Se o conjunto operacional explica a bancada, este explica o dinheiro: o que vende, o que está parado na prateleira e quem está devendo.
Vendas
- Faturamento por mês — as vendas do PDV ao longo dos meses. É a linha que mostra sazonalidade, e é por ela que você descobre que dezembro sempre carrega janeiro.
- Produtos mais vendidos — ranking por quantidade vendida.
- Vendas por vendedor — faturamento, número de vendas e ticket médio por pessoa. O ticket médio é o número interessante: o vendedor que faz muitas vendas pequenas e o que faz poucas vendas grandes exigem conversas diferentes.
- Vendas por forma de pagamento — quanto entrou em cada forma. Cruzado com as taxas das maquininhas, mostra quanto do seu faturamento fica no caminho.
- Faturamento por loja — vendas concluídas quebradas por unidade, para quem tem mais de uma.
Estoque
- Curva ABC — onde está o dinheiro do estoque: produtos por valor de consumo. Os cortes das classes A e B são ajustáveis na própria tela. A leitura prática: um punhado de itens costuma responder pela maior parte do valor, e são esses que merecem controle rígido de mínimo e de compra.
- Giro de estoque — quantas vezes cada produto girou no período. Giro alto com margem baixa ainda paga a conta; giro baixo com margem alta pode não pagar.
- Produtos parados — estoque sem saída há muito tempo, imobilizando capital. Você define o que é "muito tempo" no filtro Sem saída há (dias). É o relatório que sustenta a decisão de promoção ou de baixa.
- Ruptura de estoque — o card leva à tela de alertas, com os zerados e os abaixo do mínimo.
Estes três se completam: a curva ABC diz onde está o valor, o giro diz o que se move, e produtos parados dizem o que não se move. Um item classe A parado é o pior cenário possível.
Financeiro
- Inadimplência — o aging: quem está vencido e há quanto tempo, por cliente. É a lista de cobrança da semana, ordenada por quem dói mais.
- Contas por categoria — receitas e despesas agrupadas por categoria do seu plano de contas. Se muita coisa cair em uma categoria genérica, o problema não é o relatório: é o plano de contas.

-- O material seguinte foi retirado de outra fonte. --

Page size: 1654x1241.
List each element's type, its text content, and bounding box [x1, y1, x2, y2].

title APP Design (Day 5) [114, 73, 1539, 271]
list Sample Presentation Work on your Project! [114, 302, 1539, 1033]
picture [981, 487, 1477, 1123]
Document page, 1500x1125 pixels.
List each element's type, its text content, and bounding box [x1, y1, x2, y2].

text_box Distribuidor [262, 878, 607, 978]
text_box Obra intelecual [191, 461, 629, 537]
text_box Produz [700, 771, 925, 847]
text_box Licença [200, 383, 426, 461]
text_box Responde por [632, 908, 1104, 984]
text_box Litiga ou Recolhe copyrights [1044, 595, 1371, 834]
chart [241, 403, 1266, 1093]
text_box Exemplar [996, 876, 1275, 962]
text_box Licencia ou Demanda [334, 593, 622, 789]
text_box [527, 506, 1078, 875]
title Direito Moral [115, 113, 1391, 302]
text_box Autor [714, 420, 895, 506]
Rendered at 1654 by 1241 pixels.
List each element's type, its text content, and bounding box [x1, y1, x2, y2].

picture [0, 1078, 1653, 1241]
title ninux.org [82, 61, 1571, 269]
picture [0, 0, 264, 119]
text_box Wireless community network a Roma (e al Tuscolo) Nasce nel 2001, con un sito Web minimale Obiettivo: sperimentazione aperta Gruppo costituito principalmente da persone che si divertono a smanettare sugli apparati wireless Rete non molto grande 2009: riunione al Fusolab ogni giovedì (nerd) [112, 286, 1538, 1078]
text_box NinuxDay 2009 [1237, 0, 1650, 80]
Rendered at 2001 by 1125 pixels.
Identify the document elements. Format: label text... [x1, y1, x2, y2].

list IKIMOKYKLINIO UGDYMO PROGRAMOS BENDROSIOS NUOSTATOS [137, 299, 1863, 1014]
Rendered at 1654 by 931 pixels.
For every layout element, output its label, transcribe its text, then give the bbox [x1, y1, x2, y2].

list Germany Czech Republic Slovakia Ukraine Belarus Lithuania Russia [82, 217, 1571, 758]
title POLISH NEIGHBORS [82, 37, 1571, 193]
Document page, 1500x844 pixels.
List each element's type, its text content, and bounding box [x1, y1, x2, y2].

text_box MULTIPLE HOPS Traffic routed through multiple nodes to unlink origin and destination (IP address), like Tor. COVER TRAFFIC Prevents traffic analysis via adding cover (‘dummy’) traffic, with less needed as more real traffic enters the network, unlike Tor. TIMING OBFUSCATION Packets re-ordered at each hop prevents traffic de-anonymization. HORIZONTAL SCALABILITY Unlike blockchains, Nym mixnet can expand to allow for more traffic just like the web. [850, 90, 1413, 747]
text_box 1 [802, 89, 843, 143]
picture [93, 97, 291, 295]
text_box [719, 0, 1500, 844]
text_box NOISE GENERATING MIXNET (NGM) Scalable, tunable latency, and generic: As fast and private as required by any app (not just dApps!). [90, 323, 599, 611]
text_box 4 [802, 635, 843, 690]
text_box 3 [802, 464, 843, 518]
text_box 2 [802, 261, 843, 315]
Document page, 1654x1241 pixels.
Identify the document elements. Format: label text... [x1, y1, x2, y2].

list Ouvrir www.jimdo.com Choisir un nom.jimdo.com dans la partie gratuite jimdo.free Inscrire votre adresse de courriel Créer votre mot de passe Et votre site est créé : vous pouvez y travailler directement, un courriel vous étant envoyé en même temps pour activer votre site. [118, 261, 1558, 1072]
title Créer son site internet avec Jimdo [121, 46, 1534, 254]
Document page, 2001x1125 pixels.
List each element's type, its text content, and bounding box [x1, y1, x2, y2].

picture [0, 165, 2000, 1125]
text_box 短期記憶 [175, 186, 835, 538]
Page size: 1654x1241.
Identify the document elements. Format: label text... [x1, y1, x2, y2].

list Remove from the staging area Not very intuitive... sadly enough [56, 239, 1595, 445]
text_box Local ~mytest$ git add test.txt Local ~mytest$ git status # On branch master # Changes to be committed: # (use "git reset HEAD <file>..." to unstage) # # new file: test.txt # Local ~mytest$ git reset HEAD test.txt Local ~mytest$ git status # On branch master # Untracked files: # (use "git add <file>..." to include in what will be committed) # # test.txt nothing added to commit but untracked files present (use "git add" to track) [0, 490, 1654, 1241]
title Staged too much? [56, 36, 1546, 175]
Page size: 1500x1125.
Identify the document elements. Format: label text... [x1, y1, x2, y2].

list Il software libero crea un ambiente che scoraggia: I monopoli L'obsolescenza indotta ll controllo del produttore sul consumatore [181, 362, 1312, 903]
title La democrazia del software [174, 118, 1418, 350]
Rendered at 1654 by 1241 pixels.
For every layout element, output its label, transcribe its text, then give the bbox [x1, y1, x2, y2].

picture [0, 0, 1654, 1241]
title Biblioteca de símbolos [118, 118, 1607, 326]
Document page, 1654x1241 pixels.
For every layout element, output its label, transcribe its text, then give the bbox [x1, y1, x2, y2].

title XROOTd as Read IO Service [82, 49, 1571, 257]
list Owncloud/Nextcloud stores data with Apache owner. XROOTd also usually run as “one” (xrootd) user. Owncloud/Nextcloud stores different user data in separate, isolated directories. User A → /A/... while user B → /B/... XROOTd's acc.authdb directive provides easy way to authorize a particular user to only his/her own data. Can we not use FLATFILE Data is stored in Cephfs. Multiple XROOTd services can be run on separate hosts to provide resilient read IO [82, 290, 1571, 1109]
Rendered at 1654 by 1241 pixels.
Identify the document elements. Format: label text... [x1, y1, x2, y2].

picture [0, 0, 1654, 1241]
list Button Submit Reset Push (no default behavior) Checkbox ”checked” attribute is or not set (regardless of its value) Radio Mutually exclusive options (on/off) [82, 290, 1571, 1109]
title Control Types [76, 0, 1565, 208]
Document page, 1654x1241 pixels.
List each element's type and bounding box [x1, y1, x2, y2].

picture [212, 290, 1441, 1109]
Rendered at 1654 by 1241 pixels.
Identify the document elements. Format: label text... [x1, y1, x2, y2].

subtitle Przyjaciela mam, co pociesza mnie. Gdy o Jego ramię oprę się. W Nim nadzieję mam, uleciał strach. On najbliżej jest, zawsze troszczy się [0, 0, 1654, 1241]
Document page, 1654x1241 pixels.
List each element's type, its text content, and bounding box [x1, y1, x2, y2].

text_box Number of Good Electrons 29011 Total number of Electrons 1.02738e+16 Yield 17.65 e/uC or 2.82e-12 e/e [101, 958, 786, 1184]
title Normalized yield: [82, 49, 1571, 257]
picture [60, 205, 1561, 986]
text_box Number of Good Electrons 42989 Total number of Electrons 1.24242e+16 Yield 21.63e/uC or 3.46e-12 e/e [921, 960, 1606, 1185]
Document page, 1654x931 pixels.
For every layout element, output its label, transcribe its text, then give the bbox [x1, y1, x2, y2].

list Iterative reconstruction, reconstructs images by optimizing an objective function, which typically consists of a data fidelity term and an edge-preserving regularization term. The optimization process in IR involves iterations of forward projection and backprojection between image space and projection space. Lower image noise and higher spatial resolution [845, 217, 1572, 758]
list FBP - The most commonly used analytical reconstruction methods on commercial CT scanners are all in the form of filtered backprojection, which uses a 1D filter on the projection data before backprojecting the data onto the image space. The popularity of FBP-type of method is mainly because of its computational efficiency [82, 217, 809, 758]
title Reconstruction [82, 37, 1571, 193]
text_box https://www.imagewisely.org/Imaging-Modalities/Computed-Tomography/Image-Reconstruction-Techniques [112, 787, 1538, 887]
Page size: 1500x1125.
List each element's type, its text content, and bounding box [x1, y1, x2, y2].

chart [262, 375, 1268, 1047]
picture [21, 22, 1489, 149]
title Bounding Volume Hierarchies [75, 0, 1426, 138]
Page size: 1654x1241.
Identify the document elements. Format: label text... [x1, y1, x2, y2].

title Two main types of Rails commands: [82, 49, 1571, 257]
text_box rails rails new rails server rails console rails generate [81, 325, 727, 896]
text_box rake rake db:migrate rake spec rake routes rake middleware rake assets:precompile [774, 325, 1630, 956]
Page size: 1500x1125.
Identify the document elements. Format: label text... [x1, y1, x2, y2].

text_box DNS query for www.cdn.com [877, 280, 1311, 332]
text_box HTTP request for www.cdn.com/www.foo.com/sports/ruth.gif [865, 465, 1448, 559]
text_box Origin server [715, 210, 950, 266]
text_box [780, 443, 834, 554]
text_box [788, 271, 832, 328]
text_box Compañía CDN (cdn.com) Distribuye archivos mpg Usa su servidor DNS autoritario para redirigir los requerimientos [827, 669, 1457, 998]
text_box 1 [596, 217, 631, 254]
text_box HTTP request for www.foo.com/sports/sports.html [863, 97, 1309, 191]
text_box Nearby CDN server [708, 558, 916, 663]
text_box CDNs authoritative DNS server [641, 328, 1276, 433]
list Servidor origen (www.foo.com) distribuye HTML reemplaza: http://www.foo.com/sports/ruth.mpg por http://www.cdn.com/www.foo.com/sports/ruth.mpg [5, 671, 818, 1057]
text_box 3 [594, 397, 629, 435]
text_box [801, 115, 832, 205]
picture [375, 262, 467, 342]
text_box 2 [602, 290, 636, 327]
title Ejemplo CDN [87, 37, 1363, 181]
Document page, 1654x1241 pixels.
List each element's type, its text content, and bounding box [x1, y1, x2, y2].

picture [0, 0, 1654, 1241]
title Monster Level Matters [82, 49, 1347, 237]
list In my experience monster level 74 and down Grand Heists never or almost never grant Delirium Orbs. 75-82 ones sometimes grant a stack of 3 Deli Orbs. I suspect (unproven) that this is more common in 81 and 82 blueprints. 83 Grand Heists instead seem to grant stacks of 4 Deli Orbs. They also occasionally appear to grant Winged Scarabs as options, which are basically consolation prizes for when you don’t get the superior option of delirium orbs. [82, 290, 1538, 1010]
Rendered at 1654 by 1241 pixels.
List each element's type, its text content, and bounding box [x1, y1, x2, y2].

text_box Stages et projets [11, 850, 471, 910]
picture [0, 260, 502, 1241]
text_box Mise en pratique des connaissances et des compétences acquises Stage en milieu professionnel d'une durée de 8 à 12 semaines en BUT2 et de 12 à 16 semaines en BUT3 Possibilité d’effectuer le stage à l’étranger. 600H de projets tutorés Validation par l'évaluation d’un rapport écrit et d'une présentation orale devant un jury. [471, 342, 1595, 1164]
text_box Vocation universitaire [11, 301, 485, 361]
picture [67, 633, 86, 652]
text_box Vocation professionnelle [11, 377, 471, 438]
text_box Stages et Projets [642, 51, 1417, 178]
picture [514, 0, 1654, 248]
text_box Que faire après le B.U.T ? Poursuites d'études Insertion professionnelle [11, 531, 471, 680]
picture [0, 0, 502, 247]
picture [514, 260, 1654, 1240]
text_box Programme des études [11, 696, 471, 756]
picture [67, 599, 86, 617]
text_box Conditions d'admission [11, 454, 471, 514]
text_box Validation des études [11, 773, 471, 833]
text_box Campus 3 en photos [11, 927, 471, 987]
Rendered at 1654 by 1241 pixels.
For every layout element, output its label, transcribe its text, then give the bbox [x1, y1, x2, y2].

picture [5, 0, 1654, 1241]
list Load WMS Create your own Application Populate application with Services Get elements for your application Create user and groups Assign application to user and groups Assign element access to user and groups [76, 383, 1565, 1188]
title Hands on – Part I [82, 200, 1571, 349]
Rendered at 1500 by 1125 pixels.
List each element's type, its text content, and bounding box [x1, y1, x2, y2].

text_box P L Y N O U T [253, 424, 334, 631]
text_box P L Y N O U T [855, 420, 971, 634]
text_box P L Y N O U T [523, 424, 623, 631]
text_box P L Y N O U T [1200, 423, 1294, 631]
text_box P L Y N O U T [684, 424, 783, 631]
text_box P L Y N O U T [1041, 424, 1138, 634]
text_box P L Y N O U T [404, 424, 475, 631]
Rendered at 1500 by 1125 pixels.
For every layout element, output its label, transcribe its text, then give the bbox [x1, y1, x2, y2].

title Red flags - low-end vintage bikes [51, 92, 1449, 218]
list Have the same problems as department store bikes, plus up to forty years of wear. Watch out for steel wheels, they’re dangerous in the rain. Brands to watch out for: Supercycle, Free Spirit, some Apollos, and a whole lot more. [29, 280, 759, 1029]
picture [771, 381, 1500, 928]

- Entradas e saídas — o que entrou e o que saiu no período, com o saldo do resultado.
- DRE e Fluxo de Caixa — os cards levam às telas próprias do Financeiro.
O relatório de inadimplência conversa diretamente com o cadastro de cliente: quem aparece nele com frequência é candidato a limite de crédito ou a bloqueio.
Uma leitura que cruza os três grupos
Faturamento alto, giro baixo e inadimplência subindo é o retrato de quem está vendendo a prazo para quem não paga, com dinheiro parado na prateleira. Nenhum dos três relatórios diz isso sozinho — os três juntos, sim.
Com o que isto se conecta
- PDV — as vendas que alimentam o grupo comercial.
- Estoque — os saldos, o custo médio e os indicadores da ficha do produto.
- Financeiro — os títulos, as categorias e as maquininhas.
- Clientes — o limite de crédito e o bloqueio, decididos a partir da inadimplência.
Para onde ir depois
- Fluxo de caixa e DRE — as duas demonstrações completas.
- Alertas, etiquetas e reajuste de preços — agir sobre o que o estoque revelou.
- Contas a receber e a pagar — cobrar o que está vencido.
Resumindo: use vendas por vendedor pelo ticket médio, cruze curva ABC com giro e produtos parados para achar o dinheiro imobilizado, e trate a inadimplência como lista de trabalho — não como estatística. Categoria genérica demais no relatório financeiro é sinal de plano de contas mal montado, não de relatório ruim.